- _SUPPLIED ENTRIES_

BEGIN

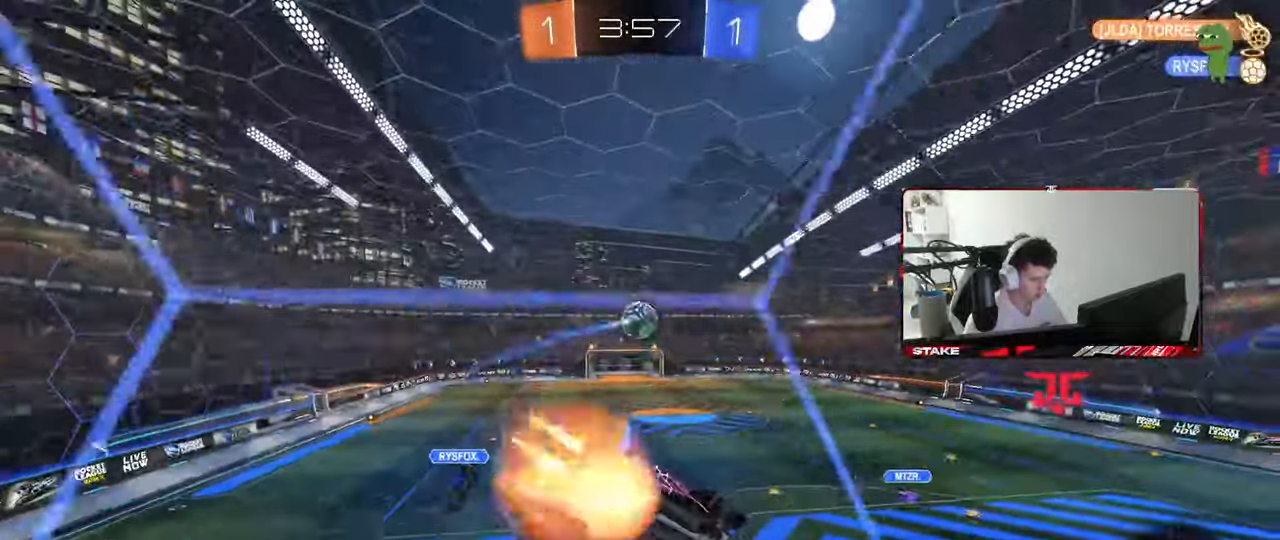
{"keys": ["d", "shift"], "mouse": [], "mouse_move": "still", "events": [[50, "s", "down"], [50, "shift", "down"], [200, "d", "up"], [233, "a", "down"], [233, "mouse_left", "up"], [233, "mouse_right", "up"], [283, "s", "up"], [283, "shift", "up"], [383, "a", "up"], [467, "d", "down"], [467, "shift", "down"]]}
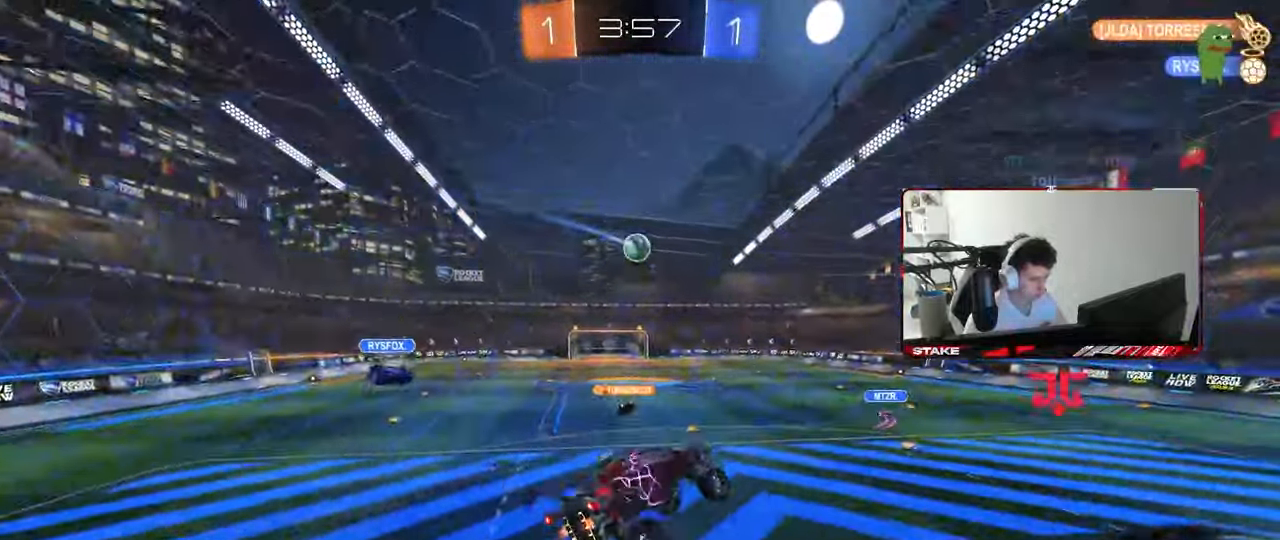
{"keys": ["w"], "mouse": ["left"], "mouse_move": "still", "events": [[17, "d", "up"], [67, "a", "down"], [67, "shift", "up"], [200, "a", "up"], [250, "w", "down"], [300, "a", "down"], [300, "mouse_left", "down"], [300, "mouse_right", "down"], [450, "mouse_right", "up"], [483, "a", "up"]]}
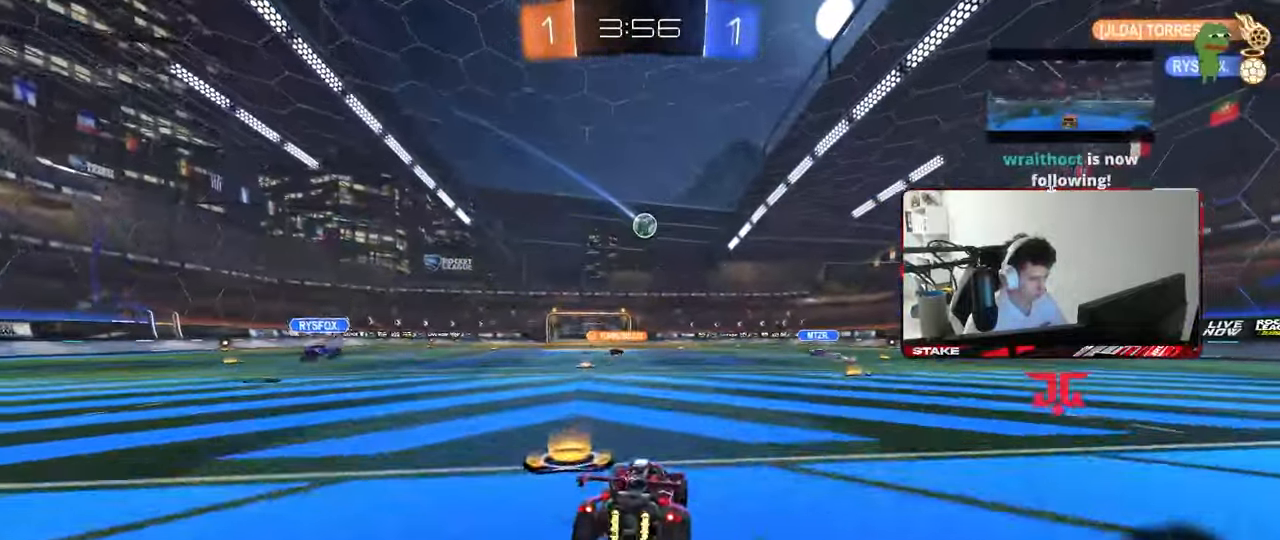
{"keys": ["a", "s", "shift"], "mouse": [], "mouse_move": "still", "events": [[133, "mouse_right", "down"], [183, "a", "down"], [183, "shift", "down"], [217, "mouse_right", "up"], [267, "mouse_right", "down"], [317, "s", "down"], [317, "w", "up"], [367, "mouse_left", "up"], [450, "mouse_right", "up"]]}
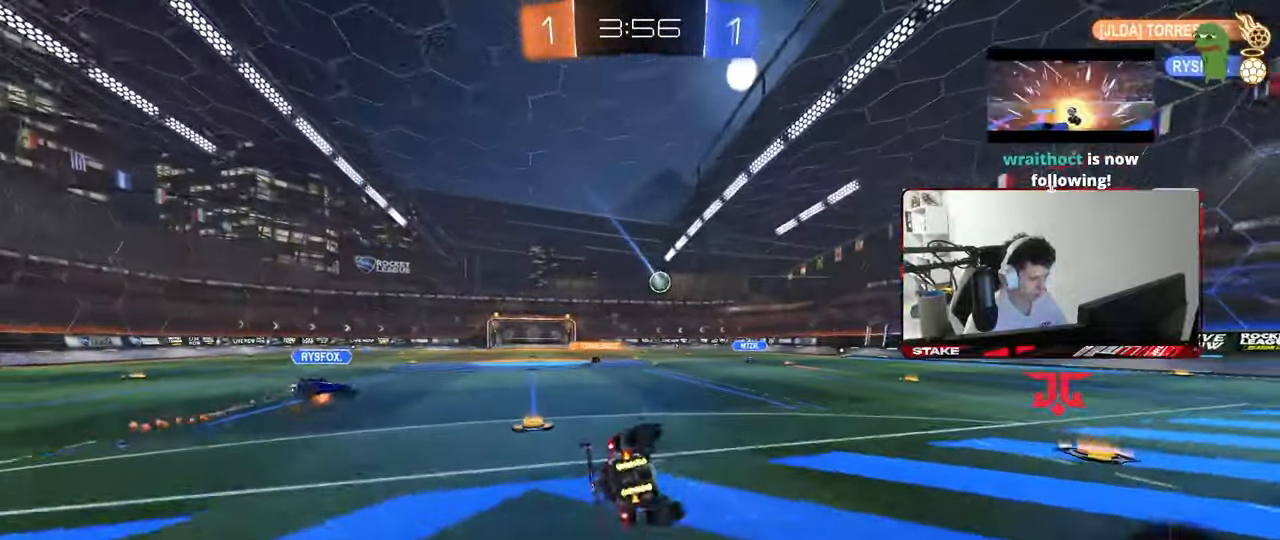
{"keys": ["a", "s", "shift"], "mouse": [], "mouse_move": "still", "events": [[150, "s", "up"], [250, "s", "down"]]}
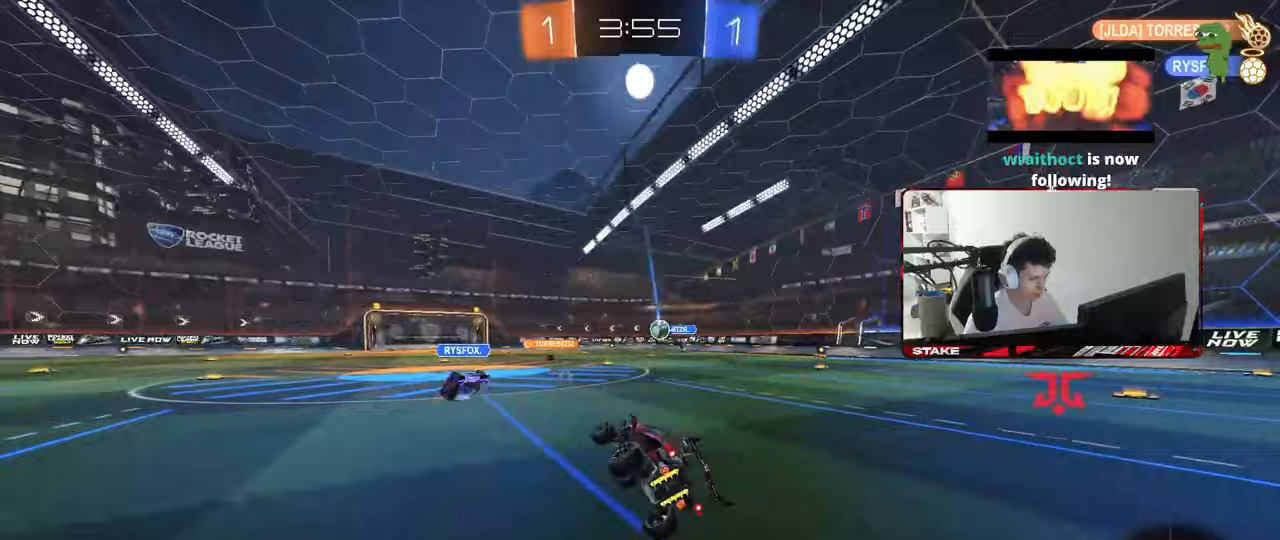
{"keys": ["w"], "mouse": [], "mouse_move": "still", "events": [[17, "shift", "up"], [67, "s", "up"], [117, "a", "up"], [350, "w", "down"]]}
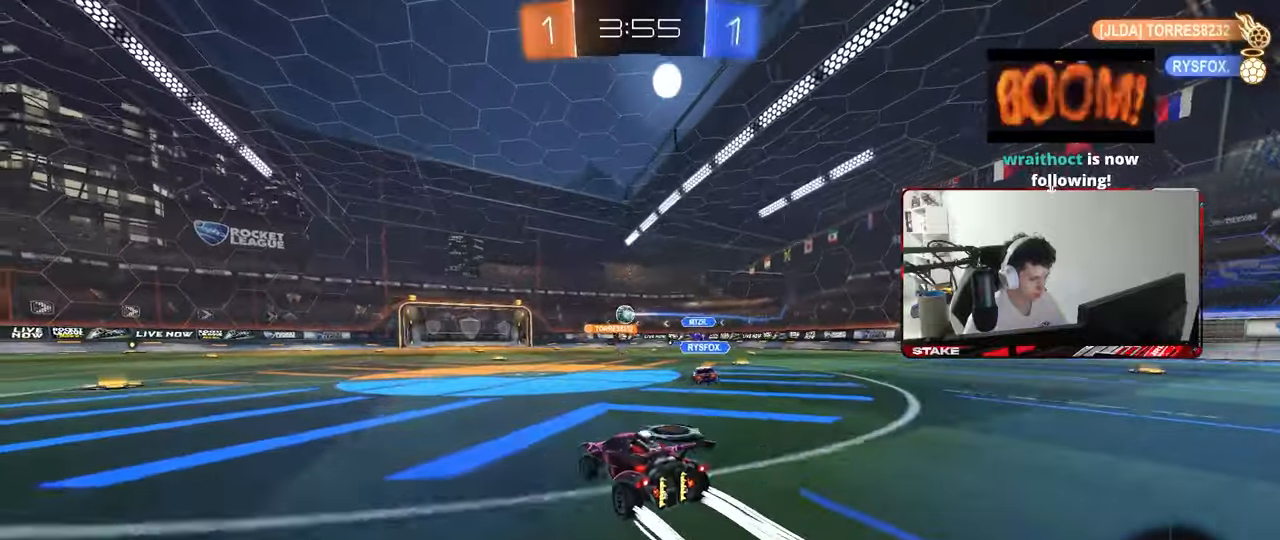
{"keys": ["a", "w"], "mouse": [], "mouse_move": "still", "events": [[33, "d", "down"], [133, "d", "up"], [417, "a", "down"]]}
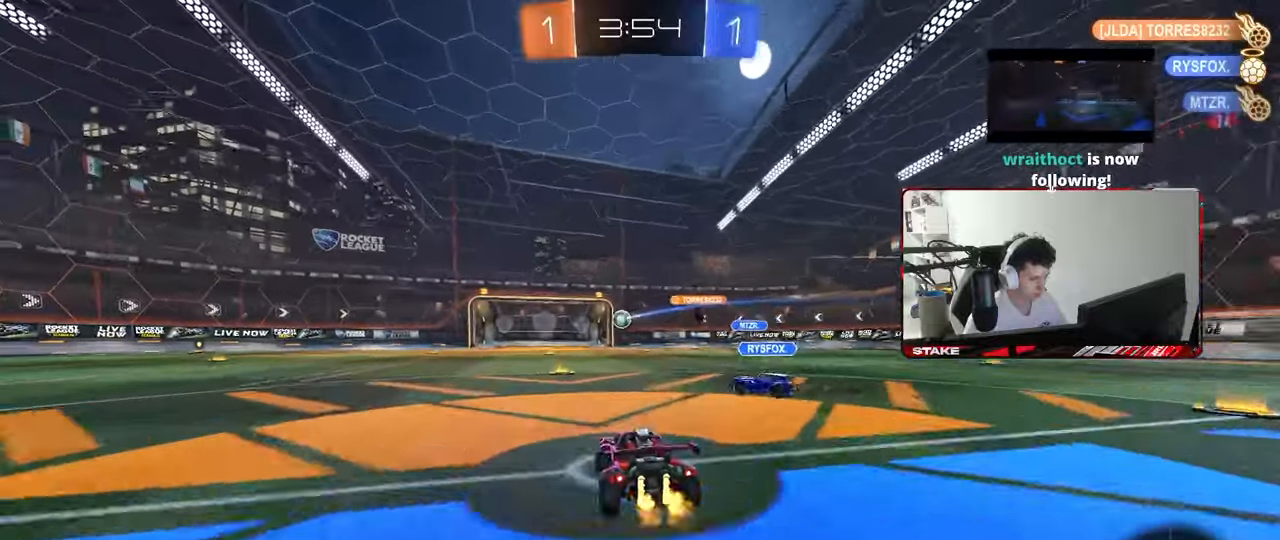
{"keys": ["w"], "mouse": [], "mouse_move": "still", "events": [[50, "a", "up"], [100, "mouse_left", "down"], [100, "mouse_right", "down"], [200, "mouse_right", "up"], [233, "mouse_right", "down"], [333, "mouse_left", "up"], [433, "mouse_right", "up"]]}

END

Exclude the pictures and reproduce every entry exactly.

- _REPLY TO THE TASK_
{"keys": ["d", "shift"], "mouse": [], "mouse_move": "still", "events": [[50, "s", "down"], [50, "shift", "down"], [200, "d", "up"], [233, "a", "down"], [233, "mouse_left", "up"], [233, "mouse_right", "up"], [283, "s", "up"], [283, "shift", "up"], [383, "a", "up"], [467, "d", "down"], [467, "shift", "down"]]}
{"keys": ["w"], "mouse": ["left"], "mouse_move": "still", "events": [[17, "d", "up"], [67, "a", "down"], [67, "shift", "up"], [200, "a", "up"], [250, "w", "down"], [300, "a", "down"], [300, "mouse_left", "down"], [300, "mouse_right", "down"], [450, "mouse_right", "up"], [483, "a", "up"]]}
{"keys": ["a", "s", "shift"], "mouse": [], "mouse_move": "still", "events": [[133, "mouse_right", "down"], [183, "a", "down"], [183, "shift", "down"], [217, "mouse_right", "up"], [267, "mouse_right", "down"], [317, "s", "down"], [317, "w", "up"], [367, "mouse_left", "up"], [450, "mouse_right", "up"]]}
{"keys": ["a", "s", "shift"], "mouse": [], "mouse_move": "still", "events": [[150, "s", "up"], [250, "s", "down"]]}
{"keys": ["w"], "mouse": [], "mouse_move": "still", "events": [[17, "shift", "up"], [67, "s", "up"], [117, "a", "up"], [350, "w", "down"]]}
{"keys": ["a", "w"], "mouse": [], "mouse_move": "still", "events": [[33, "d", "down"], [133, "d", "up"], [417, "a", "down"]]}
{"keys": ["w"], "mouse": [], "mouse_move": "still", "events": [[50, "a", "up"], [100, "mouse_left", "down"], [100, "mouse_right", "down"], [200, "mouse_right", "up"], [233, "mouse_right", "down"], [333, "mouse_left", "up"], [433, "mouse_right", "up"]]}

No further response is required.